The local, cheap suppliers ran out of oranges, so we have to move to other suppliers if we want to make and thus sell more juice. The new suppliers are probably slightly further away, so we have to make more costs for transportation. It's also possible those suppliers charge a higher price for their oranges.
There are more reasons to think of, but I hope those give you an idea of why the marginal costs increase.
• At , why exactly does marginal cost rise? • The answer to this question takes us to concept of efficiency and inefficient production. I would add certain more assumptions to above example mentioned by Sal. Suppose the Juicer you have capacity of juicing 10,000 oranges a day efficiently, and after juicing 10,000 oranges, it gets heat up, consumes more energy and produces juice at higher cost. So the variable cost of juicing oranges beyond 10,000 is more than till 10k. Juicer is becoming less efficient and that's why marginal cost is rising. As we might see in later videos, you might consider buying another juicer and add to your fixed cost to reduce this variable cost.
• I've learned that a company should shut down in the short-run if the market price falls below the AVC. From this video, it seems like it should already be doing so when the price (=marginal revenue?) falls below MC? What am I misinterpreting? [example source: http://study.com/academy/lesson/average-variable-cost-avc-definition-function-equation.html]

With the example given in this lecture, what would occur if the market price falls to 0.4? It would still be above AVC but below MC.

Or is the difference simply that MC can turn out to be the same as AVC with constant unit costs (as in https://www.youtube.com/watch?v=7XDEo2o-wm0&index=2&list=PLMrpXL7ZxXYXIStJLFOAoYv2hPDhXMNQB)?
(1 vote) • I disagree with the claim in the video of study.com that you should keep producing until the TVC gets above the price while I agree with the claim in Khan Academy's video that you should keep producing as long as MR is larger than MC.

Let's use the data in the Khan Academy video to show why I think that.
When you keep producing until AVC = MR, you will produce 10,000 gallons of juice.
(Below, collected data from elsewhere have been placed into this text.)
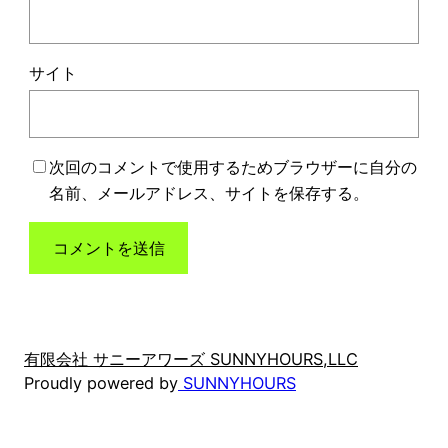
サイト
次回のコメントで使用するためブラウザーに自分の
名前、メールアドレス、サイトを保存する。
有限会社 サニーアワーズ SUNNYHOURS,LLC
Proudly powered by
SUNNYHOURS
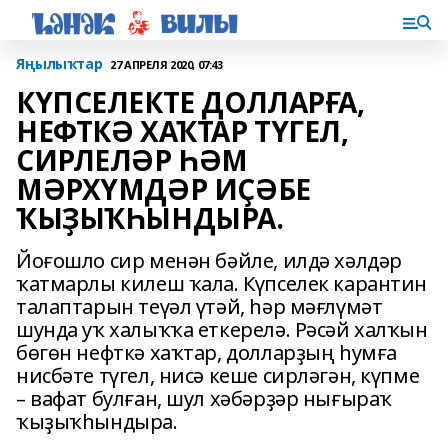
Яңылыҡтар
27 АПРЕЛЯ 2020, 07:43
КҮПСЕЛЕКТЕ ДОЛЛАРҒА,
НЕФТКӘ ХАҠТАР ТҮГЕЛ,
СИРЛЕЛӘР ҺӘМ
МӘРХҮМДӘР ИҪӘБЕ
ҠЫҘЫҠҺЫНДЫРА.
Йоғошло сир менән бәйле, илдә хәлдәр
ҡатмарлы килеш ҡала. Күпселек карантин
талаптарын теүәл үтәй, һәр мәғлүмәт
шунда уҡ халыҡҡа еткерелә. Рәсәй халҡын
бөгөн нефткә хаҡтар, долларҙың һумға
нисбәте түгел, нисә кеше сирләгән, күпме
– вафат булған, шул хәбәрҙәр нығыраҡ
ҡыҙыҡһындыра.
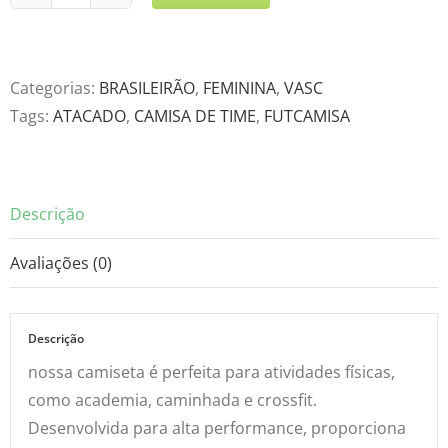
Vasc
Third
Feminina
24-
Categorias:
BRASILEIRÃO
,
FEMININA
,
VASC
25
Tags:
ATACADO
,
CAMISA DE TIME
,
FUTCAMISA
quantidade
Descrição
Avaliações (0)
Descrição
nossa camiseta é perfeita para atividades físicas,
como academia, caminhada e crossfit.
Desenvolvida para alta performance, proporciona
The revenue is 10,000 * 0.4 = 4,000 and the total costs are 4,910, so the loss is \$910.

When you keep producing until MC = MR, you will produce 7,000 gallons of juice. The revenue is 7,000 * 0.4 = 2,800 and the total costs are 3410, so the loss is \$610. This loss is lower, so producing 7,000 gallons is wiser than producing 10,000 gallons.

On a final note, yes, price = marginal revenue. I hope this cleared things up.